While the England tour robbed all that was gained by the team in the World Cup, what came off the pitch sent an ominous message to those connected with the game, especially those plotting its commercial course.
That came when the Board of Control for Cricket in India (BCCI) snapped the television rights deal with Nimbus for non-payment of dues. While the broadcasters were penalised for a non-professional approach to the deal, the admission that they were unable to raise the vast sums of money should set alarm bells ringing for the near future.
Nimbus Communications chief Harish Thawani wrote to the BCCI on November 21, excerpts from which said: "As you would be aware, the last few months have been a tumultuous phase for the economy in general and the advertising industry in specific. Those extraordinary circumstances have severely impacted the business of our licensee broadcasters in India and across the world."
The Board pulled the plug on December 12.
Given the feudal way in which the BCCI functions, no broadcaster was willing to come on record, but HT spoke to a host of them who felt the rights deal was over-priced and financially things could get tougher. Cricket, by far the dominating sport in the country, had enjoyed a win-win equation with sponsors and fans for well over a decade. The insatiable hunger for the game and its trappings has been such that India has generated much of the revenue for the global game with the International Cricket Council (ICC) also heavily dependent on the country to sell its rights. But that too appears to be in some danger.
Many felt Nimbus had paid far in excess of the market price when they renewed the rights deal two years ago. The rumblings from the market were felt when Airtel walked away from the Champions League Twenty20 to tie up with the inaugural Indian Formula One Grand Prix in October. Although Nokia stepped in as title sponsor, the Airtel pullout suggested the wind had changed direction; that cricket may not be seen as the end of the world by big-ticket corporate houses.
The BCCI's attempt to sell the mobile rights had not fructified. While the Board is trying to legally extract the guarantee money following the annulled Nimbus deal, market watchers are waiting to see how broadcasters value the deal when the BCCI sells the rights afresh.
Industry sources say the BCCI cannot expect to match that sum in their new deal. In fact, media planners have forecast that cricket rates could fall by over 15 per cent in 2012. With the global economic slowdown having an effect in India, cricket cannot escape, they feel.
Some say the BCCI should share the blame. Australia and South Africa rights went for around R1000 crore while the Indian board got double that amount. However, they say, while Australia and South Africa make sure the quality of cricket is better - through good pitches, quality grounds, better facilities for fans, backing of technology to assist DRS etc - that is not the case in India.

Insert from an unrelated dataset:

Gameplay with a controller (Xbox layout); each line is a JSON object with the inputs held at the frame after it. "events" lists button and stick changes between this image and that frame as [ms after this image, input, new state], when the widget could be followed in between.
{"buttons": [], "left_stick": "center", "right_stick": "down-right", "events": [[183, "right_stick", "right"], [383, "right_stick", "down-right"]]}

They feel the BCCI oraganises too many meaningless matches, making it difficult for the rights holder to sell them profitably. Besides, top players routinely miss such games, thanks to a packed schedule, which hits TRP ratings and spectator interest.
If broadcasters are under strain, that will hit the quality of telecast. When they are forced to pack in too many advertisements, it only results in their spilling over into the match and the viewer is often forced to miss the first ball of the over. It also means the number of replays is reduced.
An industry source said the BCCI cannot be blamed if the broadcasters are willing to cough up hefty sums to pocket the biggest rights deal in the game. However, they do feel the Board is not being professional. The BCCI is totally commerce driven and does not pay enough attention to ensure the well being of the game.
"The problem is overkill, meaningless series, lopsided contests and players missing these series," one source said, pointing out to the 'self-goal' being scored by the Board.
"Any other country would have savoured the World Cup win for six months. But we killed it in just four days by playing the IPL."